__ASSIGNED TASK__:
Rewrite the data below, replacing every "PDF" with "Download PDF" and leaving everything else unchanged.

——————————

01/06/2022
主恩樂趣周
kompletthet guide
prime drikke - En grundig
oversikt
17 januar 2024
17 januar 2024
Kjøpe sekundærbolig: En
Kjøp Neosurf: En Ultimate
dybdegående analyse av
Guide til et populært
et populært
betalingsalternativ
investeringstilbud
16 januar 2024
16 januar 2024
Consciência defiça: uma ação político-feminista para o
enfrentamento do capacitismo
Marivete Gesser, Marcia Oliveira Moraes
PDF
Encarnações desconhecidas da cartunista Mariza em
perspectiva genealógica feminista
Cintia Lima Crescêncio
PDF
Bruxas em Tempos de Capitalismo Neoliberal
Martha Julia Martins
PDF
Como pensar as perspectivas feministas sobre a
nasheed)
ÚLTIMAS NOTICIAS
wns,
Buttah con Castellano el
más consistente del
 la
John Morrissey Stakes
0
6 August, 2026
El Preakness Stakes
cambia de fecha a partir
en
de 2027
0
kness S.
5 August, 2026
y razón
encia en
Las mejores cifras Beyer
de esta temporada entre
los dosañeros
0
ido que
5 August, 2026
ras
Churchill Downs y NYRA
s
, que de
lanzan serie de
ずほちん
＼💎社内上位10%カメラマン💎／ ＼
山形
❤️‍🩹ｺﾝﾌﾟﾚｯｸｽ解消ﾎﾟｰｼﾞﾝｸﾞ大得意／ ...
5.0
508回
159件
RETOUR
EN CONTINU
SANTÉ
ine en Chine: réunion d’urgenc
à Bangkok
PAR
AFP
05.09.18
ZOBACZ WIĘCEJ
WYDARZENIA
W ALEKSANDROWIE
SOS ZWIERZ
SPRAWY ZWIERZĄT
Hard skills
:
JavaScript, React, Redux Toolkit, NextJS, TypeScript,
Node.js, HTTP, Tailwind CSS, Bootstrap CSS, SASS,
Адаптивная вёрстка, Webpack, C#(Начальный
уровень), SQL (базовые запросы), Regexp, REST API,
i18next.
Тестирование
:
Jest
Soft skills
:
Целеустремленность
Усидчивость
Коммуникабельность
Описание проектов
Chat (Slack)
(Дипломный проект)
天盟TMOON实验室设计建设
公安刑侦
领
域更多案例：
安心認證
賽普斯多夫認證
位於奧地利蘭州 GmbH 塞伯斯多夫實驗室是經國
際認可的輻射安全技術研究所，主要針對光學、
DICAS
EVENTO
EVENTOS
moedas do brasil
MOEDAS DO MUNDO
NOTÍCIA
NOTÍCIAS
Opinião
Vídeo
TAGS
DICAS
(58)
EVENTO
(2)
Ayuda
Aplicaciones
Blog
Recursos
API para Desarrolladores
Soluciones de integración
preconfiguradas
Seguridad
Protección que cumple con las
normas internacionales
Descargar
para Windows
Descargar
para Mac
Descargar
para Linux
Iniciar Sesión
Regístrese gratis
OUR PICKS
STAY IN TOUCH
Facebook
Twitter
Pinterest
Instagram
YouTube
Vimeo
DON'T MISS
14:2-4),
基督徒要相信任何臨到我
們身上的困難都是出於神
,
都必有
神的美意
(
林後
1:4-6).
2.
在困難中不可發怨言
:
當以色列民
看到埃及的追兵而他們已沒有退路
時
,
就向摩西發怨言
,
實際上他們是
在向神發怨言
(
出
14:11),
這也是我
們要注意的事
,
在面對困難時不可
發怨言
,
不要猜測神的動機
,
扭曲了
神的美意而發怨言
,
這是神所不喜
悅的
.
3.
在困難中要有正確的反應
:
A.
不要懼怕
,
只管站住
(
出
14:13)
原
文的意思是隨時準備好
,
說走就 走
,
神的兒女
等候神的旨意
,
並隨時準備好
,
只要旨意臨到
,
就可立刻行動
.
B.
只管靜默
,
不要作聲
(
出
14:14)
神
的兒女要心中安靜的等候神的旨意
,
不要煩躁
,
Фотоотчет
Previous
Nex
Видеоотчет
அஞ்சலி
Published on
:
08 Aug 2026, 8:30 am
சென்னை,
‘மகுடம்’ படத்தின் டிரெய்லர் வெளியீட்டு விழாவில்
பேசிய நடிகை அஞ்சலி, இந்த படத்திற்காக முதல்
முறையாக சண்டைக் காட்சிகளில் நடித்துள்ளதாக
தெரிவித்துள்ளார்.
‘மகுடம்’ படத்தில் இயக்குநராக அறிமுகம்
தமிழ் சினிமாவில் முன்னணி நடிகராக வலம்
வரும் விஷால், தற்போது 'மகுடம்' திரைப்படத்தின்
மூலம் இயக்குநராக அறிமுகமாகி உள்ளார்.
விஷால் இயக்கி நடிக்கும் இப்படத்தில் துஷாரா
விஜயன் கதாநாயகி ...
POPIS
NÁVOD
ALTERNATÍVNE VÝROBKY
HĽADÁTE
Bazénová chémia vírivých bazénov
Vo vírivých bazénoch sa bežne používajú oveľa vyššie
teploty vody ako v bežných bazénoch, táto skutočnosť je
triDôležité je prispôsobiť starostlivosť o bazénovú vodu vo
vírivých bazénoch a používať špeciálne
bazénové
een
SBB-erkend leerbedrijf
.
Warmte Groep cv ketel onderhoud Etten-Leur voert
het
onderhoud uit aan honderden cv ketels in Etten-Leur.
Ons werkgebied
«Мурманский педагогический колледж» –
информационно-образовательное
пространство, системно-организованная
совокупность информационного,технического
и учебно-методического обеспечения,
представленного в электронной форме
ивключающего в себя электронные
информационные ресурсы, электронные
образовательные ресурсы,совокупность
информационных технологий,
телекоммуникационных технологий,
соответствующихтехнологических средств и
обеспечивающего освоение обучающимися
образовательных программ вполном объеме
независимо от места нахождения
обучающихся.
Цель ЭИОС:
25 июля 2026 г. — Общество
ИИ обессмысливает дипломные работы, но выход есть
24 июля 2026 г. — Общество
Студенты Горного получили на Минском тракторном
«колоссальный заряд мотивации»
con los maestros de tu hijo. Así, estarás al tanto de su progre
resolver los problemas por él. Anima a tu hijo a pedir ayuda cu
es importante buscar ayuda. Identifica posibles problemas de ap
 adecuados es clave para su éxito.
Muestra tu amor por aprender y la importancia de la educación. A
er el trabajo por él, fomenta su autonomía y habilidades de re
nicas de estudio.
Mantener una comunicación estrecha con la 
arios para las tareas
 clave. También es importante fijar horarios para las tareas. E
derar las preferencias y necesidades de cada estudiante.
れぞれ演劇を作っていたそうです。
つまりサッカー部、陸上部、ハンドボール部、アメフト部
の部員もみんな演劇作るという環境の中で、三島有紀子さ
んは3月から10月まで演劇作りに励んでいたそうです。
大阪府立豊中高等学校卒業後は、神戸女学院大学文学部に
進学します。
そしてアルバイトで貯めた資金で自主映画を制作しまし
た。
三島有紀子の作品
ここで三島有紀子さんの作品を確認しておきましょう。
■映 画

——————————

__SOLUTION FOR THIS PROBLEM__:
01/06/2022
主恩樂趣周
kompletthet guide
prime drikke - En grundig
oversikt
17 januar 2024
17 januar 2024
Kjøpe sekundærbolig: En
Kjøp Neosurf: En Ultimate
dybdegående analyse av
Guide til et populært
et populært
betalingsalternativ
investeringstilbud
16 januar 2024
16 januar 2024
Consciência defiça: uma ação político-feminista para o
enfrentamento do capacitismo
Marivete Gesser, Marcia Oliveira Moraes
Download PDF
Encarnações desconhecidas da cartunista Mariza em
perspectiva genealógica feminista
Cintia Lima Crescêncio
Download PDF
Bruxas em Tempos de Capitalismo Neoliberal
Martha Julia Martins
Download PDF
Como pensar as perspectivas feministas sobre a
nasheed)
ÚLTIMAS NOTICIAS
wns,
Buttah con Castellano el
más consistente del
 la
John Morrissey Stakes
0
6 August, 2026
El Preakness Stakes
cambia de fecha a partir
en
de 2027
0
kness S.
5 August, 2026
y razón
encia en
Las mejores cifras Beyer
de esta temporada entre
los dosañeros
0
ido que
5 August, 2026
ras
Churchill Downs y NYRA
s
, que de
lanzan serie de
ずほちん
＼💎社内上位10%カメラマン💎／ ＼
山形
❤️‍🩹ｺﾝﾌﾟﾚｯｸｽ解消ﾎﾟｰｼﾞﾝｸﾞ大得意／ ...
5.0
508回
159件
RETOUR
EN CONTINU
SANTÉ
ine en Chine: réunion d’urgenc
à Bangkok
PAR
AFP
05.09.18
ZOBACZ WIĘCEJ
WYDARZENIA
W ALEKSANDROWIE
SOS ZWIERZ
SPRAWY ZWIERZĄT
Hard skills
:
JavaScript, React, Redux Toolkit, NextJS, TypeScript,
Node.js, HTTP, Tailwind CSS, Bootstrap CSS, SASS,
Адаптивная вёрстка, Webpack, C#(Начальный
уровень), SQL (базовые запросы), Regexp, REST API,
i18next.
Тестирование
:
Jest
Soft skills
:
Целеустремленность
Усидчивость
Коммуникабельность
Описание проектов
Chat (Slack)
(Дипломный проект)
天盟TMOON实验室设计建设
公安刑侦
领
域更多案例：
安心認證
賽普斯多夫認證
位於奧地利蘭州 GmbH 塞伯斯多夫實驗室是經國
際認可的輻射安全技術研究所，主要針對光學、
DICAS
EVENTO
EVENTOS
moedas do brasil
MOEDAS DO MUNDO
NOTÍCIA
NOTÍCIAS
Opinião
Vídeo
TAGS
DICAS
(58)
EVENTO
(2)
Ayuda
Aplicaciones
Blog
Recursos
API para Desarrolladores
Soluciones de integración
preconfiguradas
Seguridad
Protección que cumple con las
normas internacionales
Descargar
para Windows
Descargar
para Mac
Descargar
para Linux
Iniciar Sesión
Regístrese gratis
OUR PICKS
STAY IN TOUCH
Facebook
Twitter
Pinterest
Instagram
YouTube
Vimeo
DON'T MISS
14:2-4),
基督徒要相信任何臨到我
們身上的困難都是出於神
,
都必有
神的美意
(
林後
1:4-6).
2.
在困難中不可發怨言
:
當以色列民
看到埃及的追兵而他們已沒有退路
時
,
就向摩西發怨言
,
實際上他們是
在向神發怨言
(
出
14:11),
這也是我
們要注意的事
,
在面對困難時不可
發怨言
,
不要猜測神的動機
,
扭曲了
神的美意而發怨言
,
這是神所不喜
悅的
.
3.
在困難中要有正確的反應
:
A.
不要懼怕
,
只管站住
(
出
14:13)
原
文的意思是隨時準備好
,
說走就 走
,
神的兒女
等候神的旨意
,
並隨時準備好
,
只要旨意臨到
,
就可立刻行動
.
B.
只管靜默
,
不要作聲
(
出
14:14)
神
的兒女要心中安靜的等候神的旨意
,
不要煩躁
,
Фотоотчет
Previous
Nex
Видеоотчет
அஞ்சலி
Published on
:
08 Aug 2026, 8:30 am
சென்னை,
‘மகுடம்’ படத்தின் டிரெய்லர் வெளியீட்டு விழாவில்
பேசிய நடிகை அஞ்சலி, இந்த படத்திற்காக முதல்
முறையாக சண்டைக் காட்சிகளில் நடித்துள்ளதாக
தெரிவித்துள்ளார்.
‘மகுடம்’ படத்தில் இயக்குநராக அறிமுகம்
தமிழ் சினிமாவில் முன்னணி நடிகராக வலம்
வரும் விஷால், தற்போது 'மகுடம்' திரைப்படத்தின்
மூலம் இயக்குநராக அறிமுகமாகி உள்ளார்.
விஷால் இயக்கி நடிக்கும் இப்படத்தில் துஷாரா
விஜயன் கதாநாயகி ...
POPIS
NÁVOD
ALTERNATÍVNE VÝROBKY
HĽADÁTE
Bazénová chémia vírivých bazénov
Vo vírivých bazénoch sa bežne používajú oveľa vyššie
teploty vody ako v bežných bazénoch, táto skutočnosť je
triDôležité je prispôsobiť starostlivosť o bazénovú vodu vo
vírivých bazénoch a používať špeciálne
bazénové
een
SBB-erkend leerbedrijf
.
Warmte Groep cv ketel onderhoud Etten-Leur voert
het
onderhoud uit aan honderden cv ketels in Etten-Leur.
Ons werkgebied
«Мурманский педагогический колледж» –
информационно-образовательное
пространство, системно-организованная
совокупность информационного,технического
и учебно-методического обеспечения,
представленного в электронной форме
ивключающего в себя электронные
информационные ресурсы, электронные
образовательные ресурсы,совокупность
информационных технологий,
телекоммуникационных технологий,
соответствующихтехнологических средств и
обеспечивающего освоение обучающимися
образовательных программ вполном объеме
независимо от места нахождения
обучающихся.
Цель ЭИОС:
25 июля 2026 г. — Общество
ИИ обессмысливает дипломные работы, но выход есть
24 июля 2026 г. — Общество
Студенты Горного получили на Минском тракторном
«колоссальный заряд мотивации»
con los maestros de tu hijo. Así, estarás al tanto de su progre
resolver los problemas por él. Anima a tu hijo a pedir ayuda cu
es importante buscar ayuda. Identifica posibles problemas de ap
 adecuados es clave para su éxito.
Muestra tu amor por aprender y la importancia de la educación. A
er el trabajo por él, fomenta su autonomía y habilidades de re
nicas de estudio.
Mantener una comunicación estrecha con la 
arios para las tareas
 clave. También es importante fijar horarios para las tareas. E
derar las preferencias y necesidades de cada estudiante.
れぞれ演劇を作っていたそうです。
つまりサッカー部、陸上部、ハンドボール部、アメフト部
の部員もみんな演劇作るという環境の中で、三島有紀子さ
んは3月から10月まで演劇作りに励んでいたそうです。
大阪府立豊中高等学校卒業後は、神戸女学院大学文学部に
進学します。
そしてアルバイトで貯めた資金で自主映画を制作しまし
た。
三島有紀子の作品
ここで三島有紀子さんの作品を確認しておきましょう。
■映 画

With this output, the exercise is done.